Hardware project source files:
-=-=-=-=-

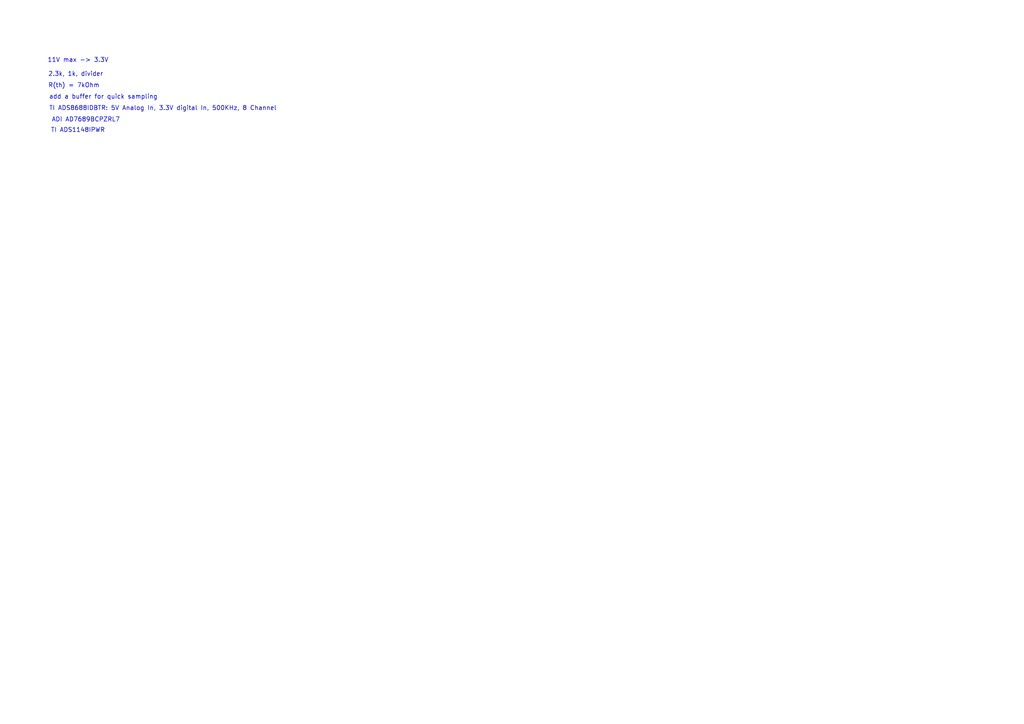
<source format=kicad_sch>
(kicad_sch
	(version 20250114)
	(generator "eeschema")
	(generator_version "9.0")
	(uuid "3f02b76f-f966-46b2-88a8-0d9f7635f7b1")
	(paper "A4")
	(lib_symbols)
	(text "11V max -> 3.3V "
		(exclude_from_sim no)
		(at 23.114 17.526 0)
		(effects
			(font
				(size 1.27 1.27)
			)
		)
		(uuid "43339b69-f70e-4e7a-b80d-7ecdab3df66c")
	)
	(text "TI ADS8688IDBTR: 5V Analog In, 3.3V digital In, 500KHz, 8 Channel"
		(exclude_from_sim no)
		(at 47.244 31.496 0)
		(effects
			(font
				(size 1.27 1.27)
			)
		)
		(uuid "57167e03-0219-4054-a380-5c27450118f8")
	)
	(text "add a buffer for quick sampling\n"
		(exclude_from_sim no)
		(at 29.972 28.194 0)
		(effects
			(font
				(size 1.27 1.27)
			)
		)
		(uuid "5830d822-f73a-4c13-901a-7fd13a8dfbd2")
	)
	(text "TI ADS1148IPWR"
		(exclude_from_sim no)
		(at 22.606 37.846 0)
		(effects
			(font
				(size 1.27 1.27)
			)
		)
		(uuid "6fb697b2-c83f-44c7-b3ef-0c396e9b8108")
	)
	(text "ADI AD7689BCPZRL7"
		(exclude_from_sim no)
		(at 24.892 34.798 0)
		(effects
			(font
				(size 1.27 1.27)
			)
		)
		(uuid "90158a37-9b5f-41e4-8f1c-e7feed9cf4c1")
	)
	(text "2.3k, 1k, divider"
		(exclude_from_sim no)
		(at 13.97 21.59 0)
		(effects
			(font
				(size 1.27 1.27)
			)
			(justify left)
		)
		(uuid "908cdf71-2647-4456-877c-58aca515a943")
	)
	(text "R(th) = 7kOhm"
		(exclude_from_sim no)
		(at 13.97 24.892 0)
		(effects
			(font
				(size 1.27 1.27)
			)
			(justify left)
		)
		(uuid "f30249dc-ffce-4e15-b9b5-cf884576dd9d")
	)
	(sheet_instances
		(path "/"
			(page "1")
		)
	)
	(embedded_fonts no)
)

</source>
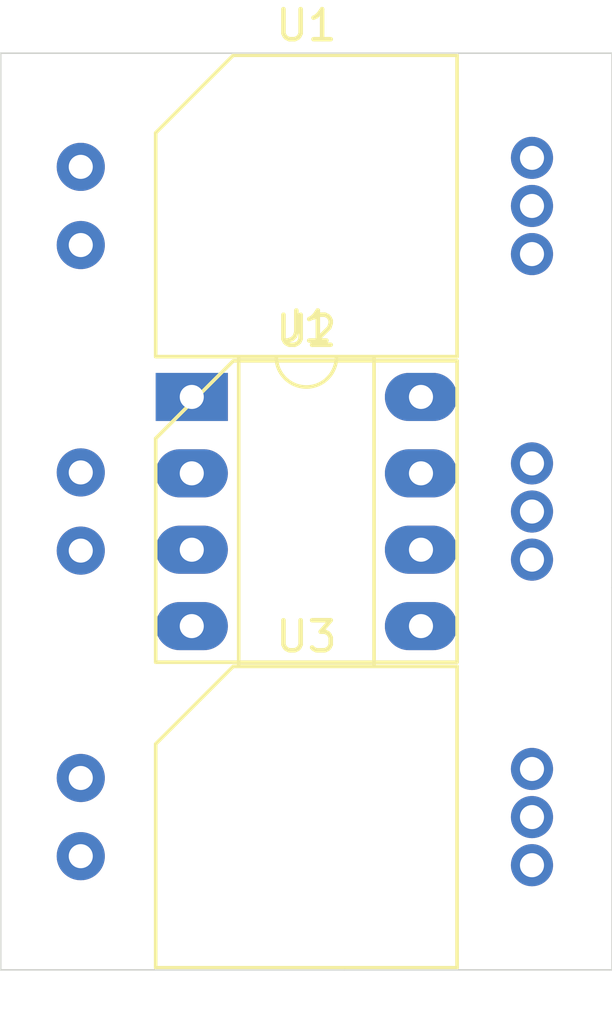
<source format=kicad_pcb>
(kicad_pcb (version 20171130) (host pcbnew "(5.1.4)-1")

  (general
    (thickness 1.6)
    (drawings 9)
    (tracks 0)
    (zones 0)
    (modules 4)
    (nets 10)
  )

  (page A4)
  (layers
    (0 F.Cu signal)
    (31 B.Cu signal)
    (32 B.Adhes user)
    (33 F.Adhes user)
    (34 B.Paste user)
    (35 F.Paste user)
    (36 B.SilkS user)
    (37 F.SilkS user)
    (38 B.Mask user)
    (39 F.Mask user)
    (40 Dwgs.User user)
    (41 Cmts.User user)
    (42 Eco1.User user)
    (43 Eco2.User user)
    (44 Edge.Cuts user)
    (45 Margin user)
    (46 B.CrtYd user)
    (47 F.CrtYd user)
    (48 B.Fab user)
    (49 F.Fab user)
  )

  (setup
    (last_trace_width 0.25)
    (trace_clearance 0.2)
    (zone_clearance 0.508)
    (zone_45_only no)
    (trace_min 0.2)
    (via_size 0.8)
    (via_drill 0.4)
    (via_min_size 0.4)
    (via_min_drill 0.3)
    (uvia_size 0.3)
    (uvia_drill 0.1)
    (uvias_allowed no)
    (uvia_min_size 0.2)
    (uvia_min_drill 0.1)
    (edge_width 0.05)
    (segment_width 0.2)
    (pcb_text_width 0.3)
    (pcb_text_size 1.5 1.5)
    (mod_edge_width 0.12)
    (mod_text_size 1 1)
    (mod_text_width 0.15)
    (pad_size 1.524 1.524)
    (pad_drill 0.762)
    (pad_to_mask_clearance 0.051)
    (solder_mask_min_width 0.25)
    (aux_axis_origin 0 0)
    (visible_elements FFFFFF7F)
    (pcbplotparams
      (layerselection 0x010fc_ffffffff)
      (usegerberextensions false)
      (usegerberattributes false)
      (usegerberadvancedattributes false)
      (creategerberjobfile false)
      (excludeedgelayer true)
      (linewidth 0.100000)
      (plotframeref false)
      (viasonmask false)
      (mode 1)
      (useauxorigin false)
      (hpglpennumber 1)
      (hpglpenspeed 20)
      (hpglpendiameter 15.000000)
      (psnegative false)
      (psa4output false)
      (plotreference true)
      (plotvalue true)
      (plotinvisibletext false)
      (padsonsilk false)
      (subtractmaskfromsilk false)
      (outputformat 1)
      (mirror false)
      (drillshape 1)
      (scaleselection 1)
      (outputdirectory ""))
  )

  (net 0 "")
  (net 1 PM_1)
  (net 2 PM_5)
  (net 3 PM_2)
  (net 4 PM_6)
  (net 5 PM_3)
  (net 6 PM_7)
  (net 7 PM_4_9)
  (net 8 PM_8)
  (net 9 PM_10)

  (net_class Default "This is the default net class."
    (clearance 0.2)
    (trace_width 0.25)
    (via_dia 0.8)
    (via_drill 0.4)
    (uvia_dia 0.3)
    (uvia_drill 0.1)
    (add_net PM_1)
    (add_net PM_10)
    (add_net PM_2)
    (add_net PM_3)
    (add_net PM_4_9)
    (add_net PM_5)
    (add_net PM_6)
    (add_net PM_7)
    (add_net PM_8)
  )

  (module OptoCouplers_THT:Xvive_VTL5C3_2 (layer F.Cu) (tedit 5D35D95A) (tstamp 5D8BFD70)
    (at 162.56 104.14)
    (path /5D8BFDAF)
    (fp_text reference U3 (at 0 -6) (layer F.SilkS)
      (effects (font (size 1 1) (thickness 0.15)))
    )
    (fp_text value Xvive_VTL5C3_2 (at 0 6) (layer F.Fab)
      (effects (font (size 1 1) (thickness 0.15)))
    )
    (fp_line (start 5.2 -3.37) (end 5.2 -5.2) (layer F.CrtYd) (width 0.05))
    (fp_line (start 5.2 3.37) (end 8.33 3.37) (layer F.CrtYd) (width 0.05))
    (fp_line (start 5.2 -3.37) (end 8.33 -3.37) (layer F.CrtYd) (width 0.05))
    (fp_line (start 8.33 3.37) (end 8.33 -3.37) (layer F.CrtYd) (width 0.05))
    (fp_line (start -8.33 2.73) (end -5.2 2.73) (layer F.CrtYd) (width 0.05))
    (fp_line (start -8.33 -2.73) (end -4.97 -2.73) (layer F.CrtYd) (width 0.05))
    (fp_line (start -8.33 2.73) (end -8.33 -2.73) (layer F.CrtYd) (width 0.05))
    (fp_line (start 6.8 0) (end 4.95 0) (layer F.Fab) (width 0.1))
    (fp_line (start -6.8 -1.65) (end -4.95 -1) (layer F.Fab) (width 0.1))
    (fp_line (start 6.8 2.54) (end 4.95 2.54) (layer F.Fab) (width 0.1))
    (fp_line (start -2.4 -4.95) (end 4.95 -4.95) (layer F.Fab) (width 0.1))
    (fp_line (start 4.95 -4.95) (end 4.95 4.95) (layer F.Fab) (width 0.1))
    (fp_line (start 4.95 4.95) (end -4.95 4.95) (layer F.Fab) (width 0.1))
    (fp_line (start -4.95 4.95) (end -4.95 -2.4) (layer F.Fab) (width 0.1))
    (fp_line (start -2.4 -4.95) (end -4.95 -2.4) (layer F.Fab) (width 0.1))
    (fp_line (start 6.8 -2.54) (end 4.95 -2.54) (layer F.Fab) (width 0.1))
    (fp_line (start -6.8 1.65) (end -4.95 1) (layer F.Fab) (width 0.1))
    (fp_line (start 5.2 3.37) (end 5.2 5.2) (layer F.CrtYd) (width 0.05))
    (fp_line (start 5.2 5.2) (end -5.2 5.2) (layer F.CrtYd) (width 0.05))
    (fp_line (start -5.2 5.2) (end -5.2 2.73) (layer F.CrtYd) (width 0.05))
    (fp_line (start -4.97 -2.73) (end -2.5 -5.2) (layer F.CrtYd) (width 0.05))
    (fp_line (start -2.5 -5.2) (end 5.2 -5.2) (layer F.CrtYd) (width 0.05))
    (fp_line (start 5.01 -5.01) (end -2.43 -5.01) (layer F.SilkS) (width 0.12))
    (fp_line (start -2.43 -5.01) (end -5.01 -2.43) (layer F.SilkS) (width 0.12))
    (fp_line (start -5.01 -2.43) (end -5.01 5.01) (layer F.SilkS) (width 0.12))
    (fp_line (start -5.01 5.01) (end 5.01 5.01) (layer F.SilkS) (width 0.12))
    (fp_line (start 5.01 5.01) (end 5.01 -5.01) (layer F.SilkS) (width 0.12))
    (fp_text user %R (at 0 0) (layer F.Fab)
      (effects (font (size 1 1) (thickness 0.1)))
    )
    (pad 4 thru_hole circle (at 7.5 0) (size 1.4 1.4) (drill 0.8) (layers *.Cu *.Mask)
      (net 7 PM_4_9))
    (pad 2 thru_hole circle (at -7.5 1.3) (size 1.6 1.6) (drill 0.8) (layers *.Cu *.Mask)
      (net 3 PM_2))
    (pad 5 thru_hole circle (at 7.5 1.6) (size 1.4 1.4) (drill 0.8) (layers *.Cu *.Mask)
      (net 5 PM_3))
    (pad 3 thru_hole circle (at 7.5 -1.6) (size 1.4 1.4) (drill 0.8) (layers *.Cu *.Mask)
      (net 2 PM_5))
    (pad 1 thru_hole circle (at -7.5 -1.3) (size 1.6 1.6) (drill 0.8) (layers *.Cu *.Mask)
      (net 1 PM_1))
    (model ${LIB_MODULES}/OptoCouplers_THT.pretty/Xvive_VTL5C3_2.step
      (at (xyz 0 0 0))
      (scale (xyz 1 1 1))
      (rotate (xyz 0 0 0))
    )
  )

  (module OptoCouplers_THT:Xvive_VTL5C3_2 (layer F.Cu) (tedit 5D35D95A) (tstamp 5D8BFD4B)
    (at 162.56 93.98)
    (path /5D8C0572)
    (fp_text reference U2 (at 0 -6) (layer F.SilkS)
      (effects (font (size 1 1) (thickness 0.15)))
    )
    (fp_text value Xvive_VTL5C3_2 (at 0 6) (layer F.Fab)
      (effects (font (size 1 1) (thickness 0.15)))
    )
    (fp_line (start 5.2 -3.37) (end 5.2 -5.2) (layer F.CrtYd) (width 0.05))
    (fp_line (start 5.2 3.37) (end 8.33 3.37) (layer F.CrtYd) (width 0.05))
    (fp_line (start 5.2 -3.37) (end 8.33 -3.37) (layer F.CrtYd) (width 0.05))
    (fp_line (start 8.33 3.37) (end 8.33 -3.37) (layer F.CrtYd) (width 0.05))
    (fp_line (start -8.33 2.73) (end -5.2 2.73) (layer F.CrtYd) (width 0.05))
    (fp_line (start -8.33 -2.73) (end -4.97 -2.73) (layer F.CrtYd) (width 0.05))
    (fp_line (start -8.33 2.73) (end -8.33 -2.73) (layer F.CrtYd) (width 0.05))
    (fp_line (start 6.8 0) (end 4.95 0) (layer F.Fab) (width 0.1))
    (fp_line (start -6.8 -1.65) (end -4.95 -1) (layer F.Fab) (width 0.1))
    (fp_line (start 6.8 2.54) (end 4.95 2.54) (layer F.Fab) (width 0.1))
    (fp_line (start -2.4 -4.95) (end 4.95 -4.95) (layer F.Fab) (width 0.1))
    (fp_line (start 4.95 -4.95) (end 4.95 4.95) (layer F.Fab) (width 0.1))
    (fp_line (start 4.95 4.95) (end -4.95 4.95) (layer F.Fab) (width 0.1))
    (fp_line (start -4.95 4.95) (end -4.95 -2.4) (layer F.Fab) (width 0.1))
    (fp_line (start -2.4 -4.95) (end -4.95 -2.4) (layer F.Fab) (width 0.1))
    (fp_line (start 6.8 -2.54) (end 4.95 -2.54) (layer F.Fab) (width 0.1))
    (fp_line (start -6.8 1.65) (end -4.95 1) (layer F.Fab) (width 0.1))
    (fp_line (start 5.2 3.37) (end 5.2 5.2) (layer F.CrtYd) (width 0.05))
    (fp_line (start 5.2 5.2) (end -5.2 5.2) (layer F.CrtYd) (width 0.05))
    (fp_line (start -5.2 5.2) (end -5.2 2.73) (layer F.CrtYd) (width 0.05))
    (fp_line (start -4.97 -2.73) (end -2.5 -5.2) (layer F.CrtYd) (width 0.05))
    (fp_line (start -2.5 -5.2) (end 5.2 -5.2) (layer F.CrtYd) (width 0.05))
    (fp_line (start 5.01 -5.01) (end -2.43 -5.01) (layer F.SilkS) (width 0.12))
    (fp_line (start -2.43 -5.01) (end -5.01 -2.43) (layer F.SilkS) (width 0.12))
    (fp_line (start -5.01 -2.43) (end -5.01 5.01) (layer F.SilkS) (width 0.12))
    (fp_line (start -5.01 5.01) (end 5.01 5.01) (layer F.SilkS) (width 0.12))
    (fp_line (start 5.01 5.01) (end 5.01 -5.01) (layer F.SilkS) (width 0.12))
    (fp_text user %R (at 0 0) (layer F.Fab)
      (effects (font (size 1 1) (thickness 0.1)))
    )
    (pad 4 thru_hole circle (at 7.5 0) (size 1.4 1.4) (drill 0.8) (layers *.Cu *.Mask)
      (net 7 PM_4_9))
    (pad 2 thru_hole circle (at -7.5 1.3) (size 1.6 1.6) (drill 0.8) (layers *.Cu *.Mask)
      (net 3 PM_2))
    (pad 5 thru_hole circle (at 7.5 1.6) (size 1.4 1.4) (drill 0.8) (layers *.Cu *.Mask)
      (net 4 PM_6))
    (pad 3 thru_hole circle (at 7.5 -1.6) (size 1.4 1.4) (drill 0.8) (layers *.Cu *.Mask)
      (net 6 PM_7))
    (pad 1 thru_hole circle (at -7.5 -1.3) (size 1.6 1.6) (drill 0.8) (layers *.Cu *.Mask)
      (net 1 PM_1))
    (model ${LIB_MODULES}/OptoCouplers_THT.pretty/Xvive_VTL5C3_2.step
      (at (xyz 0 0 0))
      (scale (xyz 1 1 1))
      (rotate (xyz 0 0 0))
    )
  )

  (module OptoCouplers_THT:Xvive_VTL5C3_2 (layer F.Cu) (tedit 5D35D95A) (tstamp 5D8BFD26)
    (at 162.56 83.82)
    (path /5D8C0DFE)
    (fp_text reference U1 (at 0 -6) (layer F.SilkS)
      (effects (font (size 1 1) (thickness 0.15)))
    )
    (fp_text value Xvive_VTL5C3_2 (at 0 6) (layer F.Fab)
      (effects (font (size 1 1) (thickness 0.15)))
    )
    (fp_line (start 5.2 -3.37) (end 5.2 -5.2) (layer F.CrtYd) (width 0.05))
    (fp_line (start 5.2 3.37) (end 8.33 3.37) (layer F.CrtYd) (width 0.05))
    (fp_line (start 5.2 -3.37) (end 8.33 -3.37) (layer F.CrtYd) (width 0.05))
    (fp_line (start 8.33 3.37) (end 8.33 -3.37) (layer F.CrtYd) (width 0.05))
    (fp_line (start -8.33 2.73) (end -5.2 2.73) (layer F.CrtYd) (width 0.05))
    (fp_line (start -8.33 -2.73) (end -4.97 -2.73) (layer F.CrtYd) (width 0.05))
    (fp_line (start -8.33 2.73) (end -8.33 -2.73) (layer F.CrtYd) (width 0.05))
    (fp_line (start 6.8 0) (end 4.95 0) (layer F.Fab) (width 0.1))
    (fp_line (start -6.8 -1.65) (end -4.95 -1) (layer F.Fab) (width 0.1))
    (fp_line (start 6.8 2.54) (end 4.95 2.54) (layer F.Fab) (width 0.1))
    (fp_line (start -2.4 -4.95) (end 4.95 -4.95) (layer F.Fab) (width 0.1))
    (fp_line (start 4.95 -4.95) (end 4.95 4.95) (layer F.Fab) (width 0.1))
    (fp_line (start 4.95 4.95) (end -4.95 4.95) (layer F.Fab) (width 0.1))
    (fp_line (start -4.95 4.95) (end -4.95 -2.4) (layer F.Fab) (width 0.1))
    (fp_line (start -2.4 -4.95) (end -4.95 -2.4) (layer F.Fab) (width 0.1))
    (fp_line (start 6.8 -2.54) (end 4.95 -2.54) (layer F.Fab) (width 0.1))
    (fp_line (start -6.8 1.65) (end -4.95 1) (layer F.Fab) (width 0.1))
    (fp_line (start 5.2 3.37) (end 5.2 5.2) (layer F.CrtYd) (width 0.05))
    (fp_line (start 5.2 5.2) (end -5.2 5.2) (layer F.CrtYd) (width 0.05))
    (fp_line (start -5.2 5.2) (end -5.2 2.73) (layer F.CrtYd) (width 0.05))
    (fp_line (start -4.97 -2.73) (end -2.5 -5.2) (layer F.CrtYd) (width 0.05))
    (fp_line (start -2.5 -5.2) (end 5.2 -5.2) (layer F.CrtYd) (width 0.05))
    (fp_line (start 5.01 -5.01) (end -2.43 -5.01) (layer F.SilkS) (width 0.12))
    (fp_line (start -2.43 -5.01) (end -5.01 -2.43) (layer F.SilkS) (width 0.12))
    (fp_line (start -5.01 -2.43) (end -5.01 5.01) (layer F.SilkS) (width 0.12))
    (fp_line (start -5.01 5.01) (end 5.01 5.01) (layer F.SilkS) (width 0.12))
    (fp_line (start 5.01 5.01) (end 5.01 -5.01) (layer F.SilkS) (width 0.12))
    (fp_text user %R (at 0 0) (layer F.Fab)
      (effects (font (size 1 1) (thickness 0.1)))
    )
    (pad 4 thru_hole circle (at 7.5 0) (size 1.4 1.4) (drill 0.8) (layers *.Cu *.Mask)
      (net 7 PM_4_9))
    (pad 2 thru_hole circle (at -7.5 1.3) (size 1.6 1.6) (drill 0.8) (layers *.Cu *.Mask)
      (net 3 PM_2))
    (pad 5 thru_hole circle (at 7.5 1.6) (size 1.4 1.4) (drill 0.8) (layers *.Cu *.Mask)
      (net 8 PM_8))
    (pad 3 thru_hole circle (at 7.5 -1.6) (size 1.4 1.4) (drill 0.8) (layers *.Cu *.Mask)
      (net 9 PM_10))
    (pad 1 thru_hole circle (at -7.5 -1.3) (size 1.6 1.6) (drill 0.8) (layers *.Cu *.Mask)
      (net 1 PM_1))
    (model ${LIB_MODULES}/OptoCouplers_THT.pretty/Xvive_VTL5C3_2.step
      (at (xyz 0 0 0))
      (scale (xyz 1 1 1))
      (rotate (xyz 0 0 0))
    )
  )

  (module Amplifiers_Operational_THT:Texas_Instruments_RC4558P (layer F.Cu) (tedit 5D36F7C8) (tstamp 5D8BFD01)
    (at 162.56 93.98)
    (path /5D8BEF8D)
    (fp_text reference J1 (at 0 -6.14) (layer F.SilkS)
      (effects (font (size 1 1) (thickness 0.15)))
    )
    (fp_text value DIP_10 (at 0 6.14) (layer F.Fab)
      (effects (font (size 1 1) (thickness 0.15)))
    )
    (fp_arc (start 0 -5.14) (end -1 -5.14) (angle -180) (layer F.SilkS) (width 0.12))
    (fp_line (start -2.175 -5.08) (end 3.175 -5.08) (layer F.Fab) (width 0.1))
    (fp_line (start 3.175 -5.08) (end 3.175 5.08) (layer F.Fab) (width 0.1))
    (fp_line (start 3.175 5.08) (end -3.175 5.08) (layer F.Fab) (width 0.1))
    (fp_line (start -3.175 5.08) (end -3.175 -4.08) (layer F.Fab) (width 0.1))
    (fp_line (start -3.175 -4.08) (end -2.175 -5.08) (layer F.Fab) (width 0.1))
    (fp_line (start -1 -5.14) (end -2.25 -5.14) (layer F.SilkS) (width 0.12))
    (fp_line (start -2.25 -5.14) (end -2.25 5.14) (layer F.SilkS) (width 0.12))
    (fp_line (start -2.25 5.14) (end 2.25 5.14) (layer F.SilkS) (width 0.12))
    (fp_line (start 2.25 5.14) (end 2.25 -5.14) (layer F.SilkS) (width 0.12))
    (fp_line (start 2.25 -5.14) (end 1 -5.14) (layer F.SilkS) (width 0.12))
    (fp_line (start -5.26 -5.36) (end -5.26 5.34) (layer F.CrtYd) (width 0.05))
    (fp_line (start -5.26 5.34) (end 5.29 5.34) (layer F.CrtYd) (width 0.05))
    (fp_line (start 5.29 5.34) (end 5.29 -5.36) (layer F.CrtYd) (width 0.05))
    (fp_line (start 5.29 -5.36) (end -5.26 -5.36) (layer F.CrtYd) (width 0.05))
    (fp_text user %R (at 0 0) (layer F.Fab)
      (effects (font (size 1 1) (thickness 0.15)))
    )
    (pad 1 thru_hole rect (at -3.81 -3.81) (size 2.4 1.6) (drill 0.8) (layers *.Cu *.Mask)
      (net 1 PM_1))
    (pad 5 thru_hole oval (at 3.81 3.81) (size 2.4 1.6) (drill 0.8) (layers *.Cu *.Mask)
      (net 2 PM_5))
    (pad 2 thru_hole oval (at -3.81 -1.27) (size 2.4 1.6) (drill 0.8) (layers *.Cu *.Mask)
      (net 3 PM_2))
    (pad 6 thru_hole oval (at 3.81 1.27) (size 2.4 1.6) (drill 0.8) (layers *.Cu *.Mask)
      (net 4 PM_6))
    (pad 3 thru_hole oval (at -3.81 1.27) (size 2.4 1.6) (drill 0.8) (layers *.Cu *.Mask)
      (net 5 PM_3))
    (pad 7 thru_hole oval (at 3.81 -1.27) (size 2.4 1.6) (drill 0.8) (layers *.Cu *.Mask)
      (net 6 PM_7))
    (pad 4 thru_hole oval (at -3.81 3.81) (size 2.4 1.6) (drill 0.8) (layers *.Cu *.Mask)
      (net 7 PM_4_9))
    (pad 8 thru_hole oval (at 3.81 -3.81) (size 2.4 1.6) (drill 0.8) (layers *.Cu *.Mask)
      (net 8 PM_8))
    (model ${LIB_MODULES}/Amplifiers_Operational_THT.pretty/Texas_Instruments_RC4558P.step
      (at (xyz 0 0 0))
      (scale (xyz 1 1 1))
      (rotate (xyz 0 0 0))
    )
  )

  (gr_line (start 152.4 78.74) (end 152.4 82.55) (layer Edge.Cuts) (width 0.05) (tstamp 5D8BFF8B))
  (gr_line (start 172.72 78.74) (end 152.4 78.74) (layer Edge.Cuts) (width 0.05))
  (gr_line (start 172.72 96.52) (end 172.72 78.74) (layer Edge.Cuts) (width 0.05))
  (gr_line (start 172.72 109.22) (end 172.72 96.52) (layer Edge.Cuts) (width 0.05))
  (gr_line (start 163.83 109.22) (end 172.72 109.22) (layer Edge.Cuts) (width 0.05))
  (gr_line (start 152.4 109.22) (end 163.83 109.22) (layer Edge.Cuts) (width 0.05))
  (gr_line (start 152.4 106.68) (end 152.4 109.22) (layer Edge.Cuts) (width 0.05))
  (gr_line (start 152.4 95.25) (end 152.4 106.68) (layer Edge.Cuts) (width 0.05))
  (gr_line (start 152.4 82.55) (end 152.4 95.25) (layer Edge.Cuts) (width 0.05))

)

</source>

-=-=-=-=-

◆ DIRECTIONS ◆
An exact, complete copy of the lines above from the one with "(mirror false)" through the one with "(add_net PM_10)" is the whole answer.

◆ EXERCISE OUTPUT ◆
      (mirror false)
      (drillshape 1)
      (scaleselection 1)
      (outputdirectory ""))
  )

  (net 0 "")
  (net 1 PM_1)
  (net 2 PM_5)
  (net 3 PM_2)
  (net 4 PM_6)
  (net 5 PM_3)
  (net 6 PM_7)
  (net 7 PM_4_9)
  (net 8 PM_8)
  (net 9 PM_10)

  (net_class Default "This is the default net class."
    (clearance 0.2)
    (trace_width 0.25)
    (via_dia 0.8)
    (via_drill 0.4)
    (uvia_dia 0.3)
    (uvia_drill 0.1)
    (add_net PM_1)
    (add_net PM_10)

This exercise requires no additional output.